### EXTRACTED INFORMATION

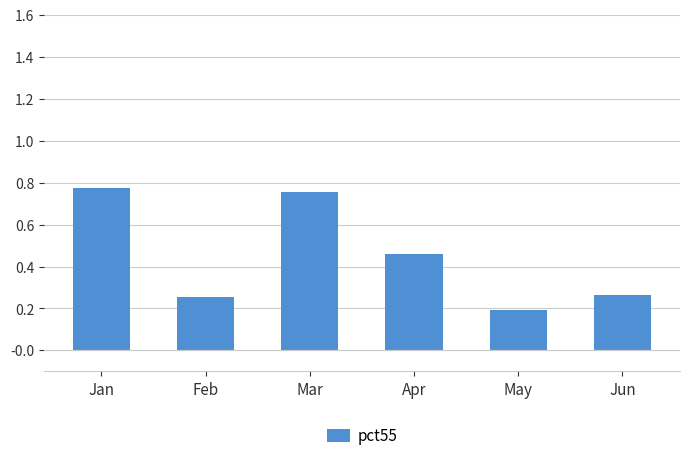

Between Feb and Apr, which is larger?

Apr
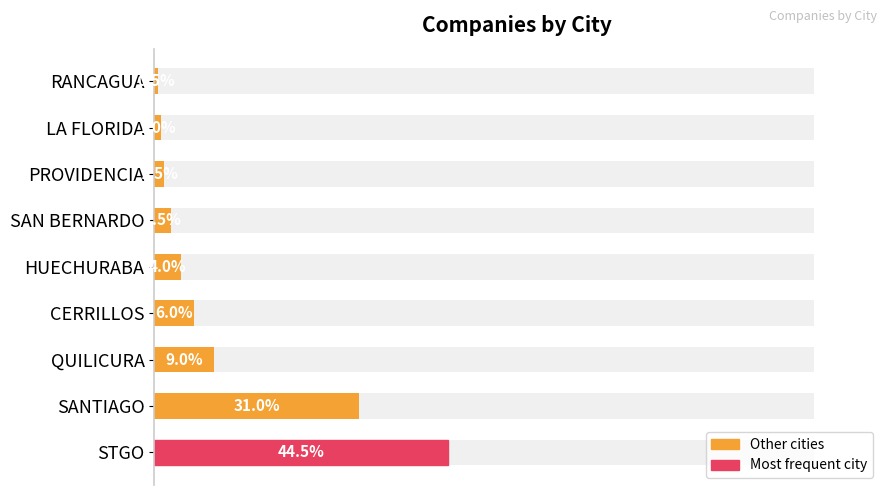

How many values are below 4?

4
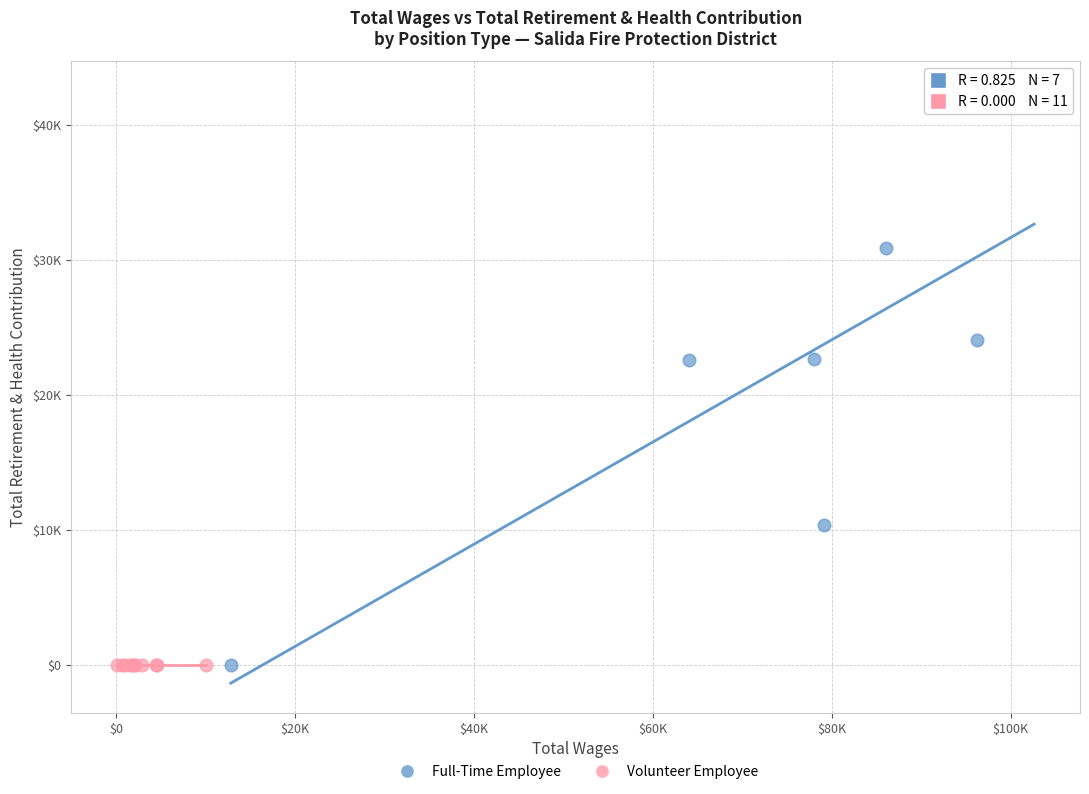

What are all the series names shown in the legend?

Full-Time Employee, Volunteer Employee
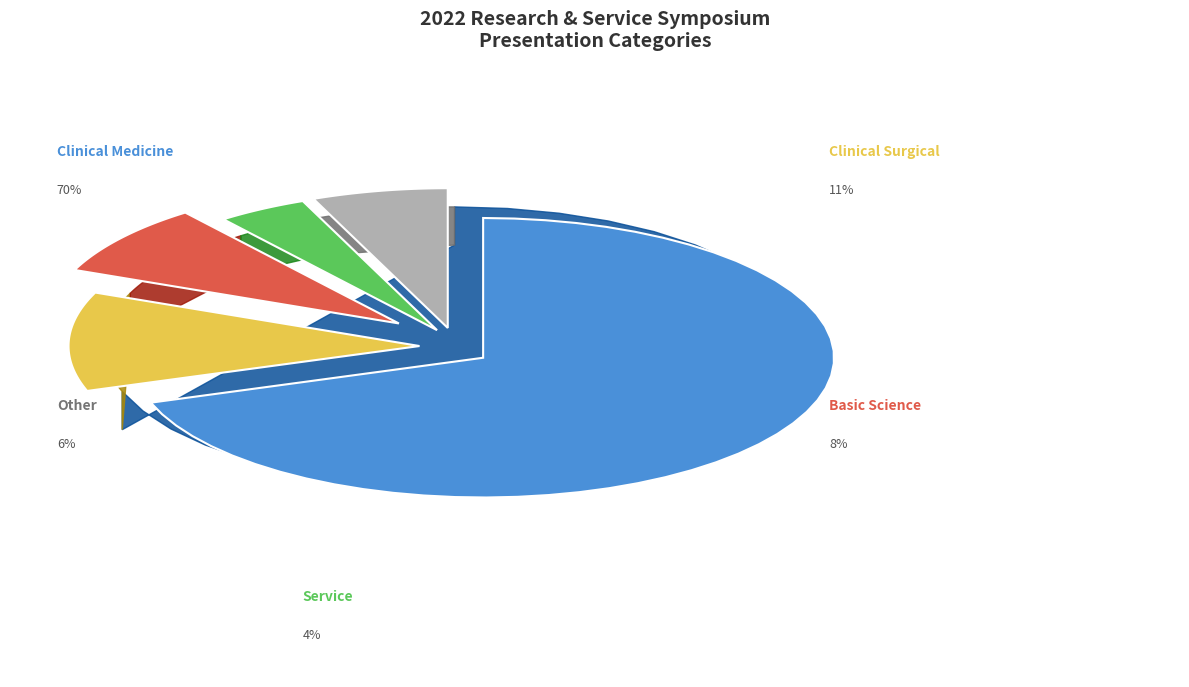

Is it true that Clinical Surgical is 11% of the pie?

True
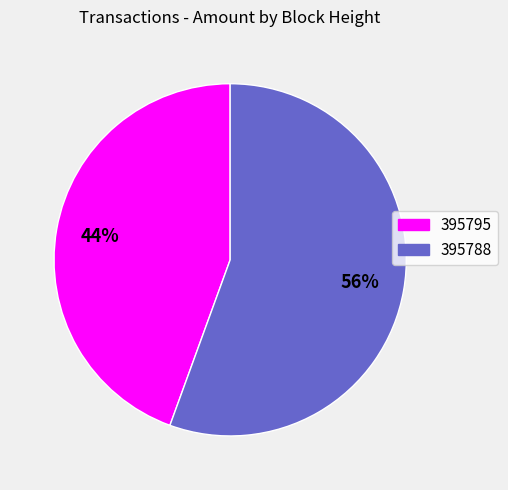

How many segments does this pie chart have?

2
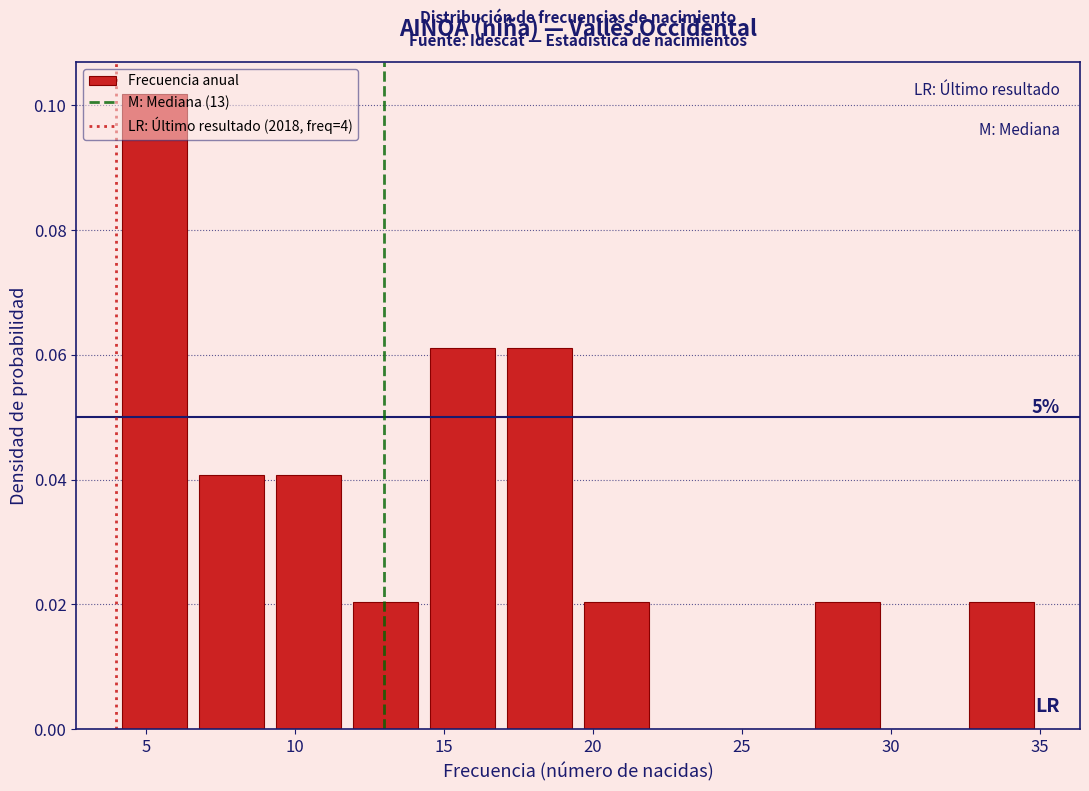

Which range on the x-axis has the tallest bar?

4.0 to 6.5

######

WHAT TO DO - Reproduce all of the records above word for word, leaving out the pictures.

TASK ANSWER -
Between Feb and Apr, which is larger?

Apr

How many values are below 4?

4

What are all the series names shown in the legend?

Full-Time Employee, Volunteer Employee

Is it true that Clinical Surgical is 11% of the pie?

True

How many segments does this pie chart have?

2

Which range on the x-axis has the tallest bar?

4.0 to 6.5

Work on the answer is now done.